Arnold believes that the houses in Abel Smith Street, and the others like them dotted around Wellington, make no contribution at all. "How can they help when they merely allow these men, who are chronic alcoholics, to do their drinking in private?" This is a strange attitude when
Arnold says that he gives the men just enough money to keep them in a state above being "tipsy". To anyone who has been to these crash pads, the men there seem to be doing much better than they have under the official means of coping with the problem.

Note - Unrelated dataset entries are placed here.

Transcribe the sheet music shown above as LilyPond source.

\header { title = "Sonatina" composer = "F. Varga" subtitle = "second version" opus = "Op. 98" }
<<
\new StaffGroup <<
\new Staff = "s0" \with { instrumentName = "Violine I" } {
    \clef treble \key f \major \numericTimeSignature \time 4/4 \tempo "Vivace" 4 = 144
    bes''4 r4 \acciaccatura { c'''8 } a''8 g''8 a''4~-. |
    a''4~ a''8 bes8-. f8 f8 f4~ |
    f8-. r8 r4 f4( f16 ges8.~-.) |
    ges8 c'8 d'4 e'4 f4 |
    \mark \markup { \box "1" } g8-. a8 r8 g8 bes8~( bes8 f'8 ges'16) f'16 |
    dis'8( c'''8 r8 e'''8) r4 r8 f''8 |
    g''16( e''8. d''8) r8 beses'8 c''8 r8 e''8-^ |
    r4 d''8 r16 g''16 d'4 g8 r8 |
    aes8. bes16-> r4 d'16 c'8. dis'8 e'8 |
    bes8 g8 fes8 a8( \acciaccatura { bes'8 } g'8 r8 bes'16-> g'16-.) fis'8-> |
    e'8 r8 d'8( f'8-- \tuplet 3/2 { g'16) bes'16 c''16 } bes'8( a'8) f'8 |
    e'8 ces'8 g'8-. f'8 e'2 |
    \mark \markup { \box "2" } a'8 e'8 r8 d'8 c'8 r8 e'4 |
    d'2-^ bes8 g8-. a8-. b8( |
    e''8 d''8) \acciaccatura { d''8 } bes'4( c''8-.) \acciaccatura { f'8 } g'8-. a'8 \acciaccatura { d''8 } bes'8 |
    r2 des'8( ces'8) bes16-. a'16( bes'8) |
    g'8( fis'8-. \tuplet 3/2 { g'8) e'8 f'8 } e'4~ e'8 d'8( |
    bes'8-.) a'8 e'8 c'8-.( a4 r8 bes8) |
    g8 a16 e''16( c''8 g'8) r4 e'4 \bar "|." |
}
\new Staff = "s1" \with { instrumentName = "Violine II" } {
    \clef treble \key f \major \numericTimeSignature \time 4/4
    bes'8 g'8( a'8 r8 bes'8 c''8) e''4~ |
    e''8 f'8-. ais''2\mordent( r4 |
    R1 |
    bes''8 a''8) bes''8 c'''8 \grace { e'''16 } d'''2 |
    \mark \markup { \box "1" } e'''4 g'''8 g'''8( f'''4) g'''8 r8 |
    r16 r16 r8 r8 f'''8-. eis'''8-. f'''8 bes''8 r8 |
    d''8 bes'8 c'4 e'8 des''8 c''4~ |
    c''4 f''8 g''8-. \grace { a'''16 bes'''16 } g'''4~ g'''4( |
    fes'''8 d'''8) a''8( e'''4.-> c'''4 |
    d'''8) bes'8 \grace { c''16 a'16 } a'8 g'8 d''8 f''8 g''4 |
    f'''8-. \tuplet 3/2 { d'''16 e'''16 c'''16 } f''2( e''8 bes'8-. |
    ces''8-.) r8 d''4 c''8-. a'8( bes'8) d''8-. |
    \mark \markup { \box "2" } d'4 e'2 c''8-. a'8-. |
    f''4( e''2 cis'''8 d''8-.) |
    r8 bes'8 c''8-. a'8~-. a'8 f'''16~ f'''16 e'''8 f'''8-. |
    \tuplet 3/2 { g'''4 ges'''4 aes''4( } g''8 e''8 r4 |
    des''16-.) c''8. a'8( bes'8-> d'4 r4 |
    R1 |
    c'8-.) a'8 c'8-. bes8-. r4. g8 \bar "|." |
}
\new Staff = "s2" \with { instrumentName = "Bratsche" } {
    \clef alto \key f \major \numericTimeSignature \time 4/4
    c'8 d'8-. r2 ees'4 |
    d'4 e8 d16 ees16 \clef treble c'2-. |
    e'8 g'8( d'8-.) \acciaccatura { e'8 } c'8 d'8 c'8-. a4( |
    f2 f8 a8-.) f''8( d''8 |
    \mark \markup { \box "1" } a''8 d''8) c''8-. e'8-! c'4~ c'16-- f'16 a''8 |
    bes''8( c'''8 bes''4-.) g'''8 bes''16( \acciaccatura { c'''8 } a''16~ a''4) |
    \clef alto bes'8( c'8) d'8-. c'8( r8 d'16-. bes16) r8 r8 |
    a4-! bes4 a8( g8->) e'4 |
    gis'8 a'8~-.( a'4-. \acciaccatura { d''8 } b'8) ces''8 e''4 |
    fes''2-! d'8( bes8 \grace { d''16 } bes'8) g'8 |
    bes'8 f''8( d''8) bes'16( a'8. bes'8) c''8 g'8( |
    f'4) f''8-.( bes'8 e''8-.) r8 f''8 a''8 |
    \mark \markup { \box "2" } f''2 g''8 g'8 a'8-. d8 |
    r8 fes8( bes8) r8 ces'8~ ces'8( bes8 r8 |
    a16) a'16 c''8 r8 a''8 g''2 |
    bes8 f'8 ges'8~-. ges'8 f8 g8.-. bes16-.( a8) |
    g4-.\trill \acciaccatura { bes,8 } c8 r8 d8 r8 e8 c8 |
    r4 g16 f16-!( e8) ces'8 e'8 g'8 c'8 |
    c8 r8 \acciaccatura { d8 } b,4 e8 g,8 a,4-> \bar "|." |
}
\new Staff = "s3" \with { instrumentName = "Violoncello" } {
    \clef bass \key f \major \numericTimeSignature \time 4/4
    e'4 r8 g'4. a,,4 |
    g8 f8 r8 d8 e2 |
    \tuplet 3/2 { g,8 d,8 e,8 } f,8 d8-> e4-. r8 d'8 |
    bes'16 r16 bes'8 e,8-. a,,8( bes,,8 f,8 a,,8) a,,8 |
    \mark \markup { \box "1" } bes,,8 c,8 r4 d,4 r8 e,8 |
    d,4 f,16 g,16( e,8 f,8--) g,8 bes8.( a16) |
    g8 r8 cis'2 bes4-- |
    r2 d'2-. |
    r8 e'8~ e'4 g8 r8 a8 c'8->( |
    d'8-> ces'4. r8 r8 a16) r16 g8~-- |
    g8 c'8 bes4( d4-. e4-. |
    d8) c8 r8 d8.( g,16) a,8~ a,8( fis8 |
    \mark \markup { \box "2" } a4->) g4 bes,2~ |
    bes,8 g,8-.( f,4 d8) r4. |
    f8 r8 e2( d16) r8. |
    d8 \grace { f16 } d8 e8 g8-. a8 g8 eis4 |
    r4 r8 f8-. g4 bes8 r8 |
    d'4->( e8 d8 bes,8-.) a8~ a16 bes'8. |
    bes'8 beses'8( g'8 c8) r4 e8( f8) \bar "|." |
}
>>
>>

At least they are receiving all their Social Security benefit and not losing $10 a week to some mysterious bank account for board and rent which they do not get, or for future medical treatment which they are unlikely to receive.
Incinerate the Lot
As one helper said, "You could solve the problem with a can of petrol and incinerate the houses and everybody in them, or you could help set up more houses like those in Abel Smith Street and give these poor bastards a chance to help themselves".
No doubt there are among the middle class those who believe that the established organisations (Arnold and the few church bodies) do a "good job", but many of the alcoholics are dissatisfied with the way he treats them, and the way he handles their money. Their lives may be worth little but they feel that they are entitled to their full Social Security benefit.
One of the men at the houses in Abel Smith Street summed up his feelings towards Arnold, by saying, ". . . people like Arnold aren't interested in the likes of me, they only give you god and take your money. They're a bunch of money making bastards, that's all".